Si vous en avez la chance, jetez un coup d’œil à l’ouvrage Téléréalité : Quand la réalité est un mensonge écrit par Luc Dupont.  Professeur agrégé au Département de communication de l’Université d’Ottawa et chercheur en communication marketing chez Cossette Communication-Marketing, Dupont a tenté de comprendre pourquoi les télé réalités sont encore aussi populaires malgré le fait qu’on prédisait leur déclin il y a déjà une dizaine d’années.  Pourquoi l’émission Occupation Double a-t-elle encore réussi à attirer 1 718 000 Québécois dimanche soir alors que les gens autour de moi ne font que me répéter que les concepteurs semblent avoir fait le tour du jardin depuis 2 saisons déjà.

Pour Luc Dupont, il y a des grandes règles qui assurent le succès d’une télé réalité, qu’elle soit flamboyante et excitante comme celles qu’on tourne aux États-Unis ou plus collée à la « vraie » réalité comme le sont les séries québécoises.  Pour fonctionner, une télé réalité doit par exemple permettre l’identification avec ces gens qu’on nous présente comme étant « ordinaires » tout en nous permettant de nous évader en les regardant vivre.  On doit donc pouvoir s’identifier à chacun des participants et se dire qu’ils nous ressemblent, mais ceux-ci doivent être beaux, jeunes, sensuels et posséder un sex-appeal absolu.  Logique.
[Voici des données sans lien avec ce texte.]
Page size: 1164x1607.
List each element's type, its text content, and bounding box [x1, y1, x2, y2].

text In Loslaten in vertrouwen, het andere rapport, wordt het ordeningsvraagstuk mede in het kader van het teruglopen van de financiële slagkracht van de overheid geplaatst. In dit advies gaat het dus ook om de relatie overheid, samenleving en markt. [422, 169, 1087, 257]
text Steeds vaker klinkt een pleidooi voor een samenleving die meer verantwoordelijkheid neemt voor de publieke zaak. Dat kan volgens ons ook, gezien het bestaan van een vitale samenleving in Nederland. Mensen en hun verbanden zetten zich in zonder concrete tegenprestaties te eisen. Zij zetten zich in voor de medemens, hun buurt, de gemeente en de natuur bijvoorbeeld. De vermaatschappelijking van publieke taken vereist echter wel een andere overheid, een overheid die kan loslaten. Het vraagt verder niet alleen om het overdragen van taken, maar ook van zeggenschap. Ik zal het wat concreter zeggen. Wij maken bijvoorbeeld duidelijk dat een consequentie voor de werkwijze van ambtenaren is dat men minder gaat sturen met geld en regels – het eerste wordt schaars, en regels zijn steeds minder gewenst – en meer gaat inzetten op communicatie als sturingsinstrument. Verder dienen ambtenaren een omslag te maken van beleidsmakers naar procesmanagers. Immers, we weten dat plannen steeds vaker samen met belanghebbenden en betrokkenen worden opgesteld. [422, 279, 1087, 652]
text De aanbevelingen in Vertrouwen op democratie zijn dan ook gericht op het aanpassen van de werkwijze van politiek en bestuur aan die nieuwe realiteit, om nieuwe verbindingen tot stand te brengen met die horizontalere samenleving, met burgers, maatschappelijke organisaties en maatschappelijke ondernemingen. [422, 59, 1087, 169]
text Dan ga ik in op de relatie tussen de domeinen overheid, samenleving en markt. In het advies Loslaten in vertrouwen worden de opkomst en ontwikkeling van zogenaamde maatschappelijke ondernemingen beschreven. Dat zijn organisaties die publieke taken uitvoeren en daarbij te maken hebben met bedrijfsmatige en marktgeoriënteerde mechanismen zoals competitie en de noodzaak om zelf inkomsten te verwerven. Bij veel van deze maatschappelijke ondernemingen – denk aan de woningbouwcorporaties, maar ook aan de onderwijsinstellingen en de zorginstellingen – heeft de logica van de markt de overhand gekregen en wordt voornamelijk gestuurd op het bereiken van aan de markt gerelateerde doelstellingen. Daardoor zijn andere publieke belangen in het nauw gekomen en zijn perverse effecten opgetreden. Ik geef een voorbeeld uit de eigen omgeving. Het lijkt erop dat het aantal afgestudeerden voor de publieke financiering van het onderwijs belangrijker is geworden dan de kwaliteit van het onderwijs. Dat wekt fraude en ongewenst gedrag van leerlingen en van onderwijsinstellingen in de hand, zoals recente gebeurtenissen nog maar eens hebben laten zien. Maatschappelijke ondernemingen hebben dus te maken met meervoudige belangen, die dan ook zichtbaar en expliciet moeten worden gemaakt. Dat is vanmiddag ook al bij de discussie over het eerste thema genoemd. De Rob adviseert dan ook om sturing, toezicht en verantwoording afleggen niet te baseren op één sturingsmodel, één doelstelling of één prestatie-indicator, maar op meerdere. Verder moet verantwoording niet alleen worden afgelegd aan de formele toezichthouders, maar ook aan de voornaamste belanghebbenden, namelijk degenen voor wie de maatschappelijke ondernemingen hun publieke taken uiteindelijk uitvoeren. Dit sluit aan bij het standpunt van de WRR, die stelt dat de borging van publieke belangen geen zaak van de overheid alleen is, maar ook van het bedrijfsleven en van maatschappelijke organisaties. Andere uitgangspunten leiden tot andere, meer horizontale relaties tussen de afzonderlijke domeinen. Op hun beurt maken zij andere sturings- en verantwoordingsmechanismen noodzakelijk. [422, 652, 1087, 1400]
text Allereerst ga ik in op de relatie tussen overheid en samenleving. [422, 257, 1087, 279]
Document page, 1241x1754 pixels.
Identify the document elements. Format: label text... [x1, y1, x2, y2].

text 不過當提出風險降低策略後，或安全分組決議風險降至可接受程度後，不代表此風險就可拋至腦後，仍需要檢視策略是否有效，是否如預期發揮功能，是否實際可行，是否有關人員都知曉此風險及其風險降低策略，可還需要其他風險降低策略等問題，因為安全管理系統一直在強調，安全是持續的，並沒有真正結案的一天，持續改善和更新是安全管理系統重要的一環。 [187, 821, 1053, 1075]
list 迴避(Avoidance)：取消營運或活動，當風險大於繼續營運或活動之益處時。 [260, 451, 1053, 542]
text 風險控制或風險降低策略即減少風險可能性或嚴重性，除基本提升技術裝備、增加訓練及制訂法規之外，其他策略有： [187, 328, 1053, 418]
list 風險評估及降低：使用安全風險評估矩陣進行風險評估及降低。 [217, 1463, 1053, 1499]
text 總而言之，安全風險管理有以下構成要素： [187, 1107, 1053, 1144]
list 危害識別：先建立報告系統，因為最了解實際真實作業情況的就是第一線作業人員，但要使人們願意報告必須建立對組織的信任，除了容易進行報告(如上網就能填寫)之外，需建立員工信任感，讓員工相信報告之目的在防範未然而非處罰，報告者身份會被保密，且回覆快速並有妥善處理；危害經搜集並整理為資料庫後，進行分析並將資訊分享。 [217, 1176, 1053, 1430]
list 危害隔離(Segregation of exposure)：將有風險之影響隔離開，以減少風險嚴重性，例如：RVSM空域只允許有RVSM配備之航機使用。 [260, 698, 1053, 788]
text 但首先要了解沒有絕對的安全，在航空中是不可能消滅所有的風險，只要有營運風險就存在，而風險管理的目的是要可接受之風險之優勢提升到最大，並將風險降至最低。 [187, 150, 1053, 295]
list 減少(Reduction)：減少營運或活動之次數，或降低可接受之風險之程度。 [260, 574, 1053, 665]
Dupont parle aussi de la notion de pouvoir que la télé réalité nous permet d’exercer sur d’autres êtres humains.  En nous permettant une certaine interactivité, les télé réalités nous donnent l’impression d’avoir le sort d’un autre individu entre nos main.  Éliminé ou pas le gros barraqué qui a frenché avec trois filles dans le dernier épisode?  La loi de la jungle en condensé, où les plus faibles prendront rapidement le bord pour laisser les plus féroces et les plus forts finir avec la jolie fille dans un spa.

Véritable sport nouveau genre pour Dupont, avec ses gladiateurs et sa quête de victoire à tout prix, la télé réalité compenserait également pour l’individualisme qui caractérise notre nouvelle société en rassemblant le peuple autour d’un même sujet.  À l’heure où la question nationale n’intéresse plus grand monde, où la solitude urbaine semble avoir pris le dessus et où les projets et intérêts communs de société n’existent pratiquement plus, il est encore bon pour un peuple de se rassembler autour d’une passion rassembleuse et fédératrice.

Entrez dans le spa et suivez les gros muscles qui vous ressemblent.  La vraie vie est dans un téléviseur près de chez vous.  Big Brother is watching you.